This excellent video goes into detail about a good method for rigging a tarp shelter.
Choosing a location for your tarp shelter:
The first thing that you need to do when you make a tarp shelter is you need to choose a good location. Since the A-Frame works so well draped over a paracord stretched along it’s center line, it is often easiest to choose a place between two trees spaced 15 to 20 feet apart. Check above the site and determine if there are any large branches that might come crashing down on you. Also make sure that the site doesn’t sit in a depression that will retain water. Try to pick a spot where one end is elevated slightly so that there is adequate drainage. You will also want to choose a spot that isn’t directly underneath the trees drip line.
Prepping the site:
Once you have chosen a good location, you need to prep the site. Clear the ground of all the rocks, sticks, and any other debris. If you didn’t bring stakes then gather eight pointy sticks to use as stakes. Tie your paracord between the two trees at a height that is slightly less than half of the tarps length.

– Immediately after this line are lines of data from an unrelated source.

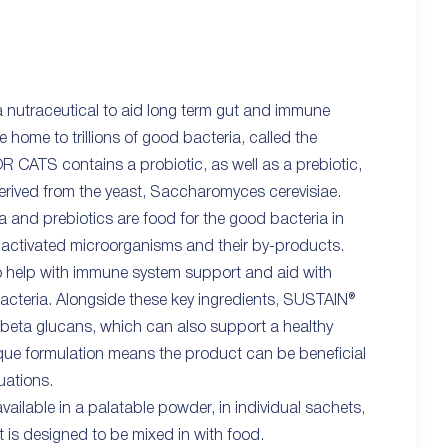
nutraceutical to aid long term gut and immune
e home to trillions of good bacteria, called the
 CATS contains a probiotic, as well as a prebiotic,
derived from the yeast, Saccharomyces cerevisiae.
ia and prebiotics are food for the good bacteria in
inactivated microorganisms and their by-products.
 help with immune system support and aid with
bacteria. Alongside these key ingredients, SUSTAIN®
beta glucans, which can also support a healthy
ue formulation means the product can be beneficial
tuations.
ilable in a palatable powder, in individual sachets,
It is designed to be mixed in with food.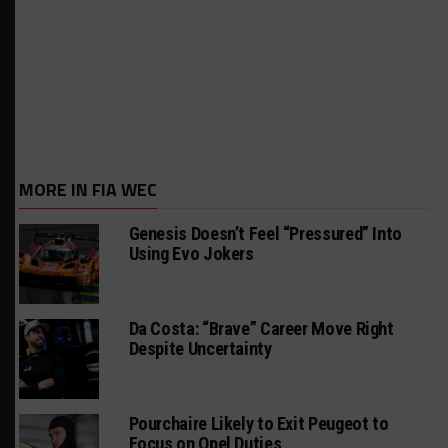
MORE IN FIA WEC
Genesis Doesn’t Feel “Pressured” Into
Using Evo Jokers
Da Costa: “Brave” Career Move Right
Despite Uncertainty
Pourchaire Likely to Exit Peugeot to
Focus on Opel Duties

Setting up the A-Frame Tarp Shelter:
Drape the tarp over the paracord so that you form a simple tent shape. Hammer your stakes through the grommets to secure the sides down. If you are in an area without trees then use tent poles or adjustable tarp poles to elevate the center line, and use additional paracord as guy lines out to additional stakes.
Ideally, you will have with you a second smaller tarp that will be used as a ground-cover. Roll up the edges to keep you and your survival gear nice and dry during any wet weather.
Using a tarp set up in an A-Frame tarp shelter isn’t ideal for all weather conditions but it will serve you well in most. One thing is for sure, it is a way to create a survival shelter that will keep you protected from the wind and rain in all but the worst kind of weather.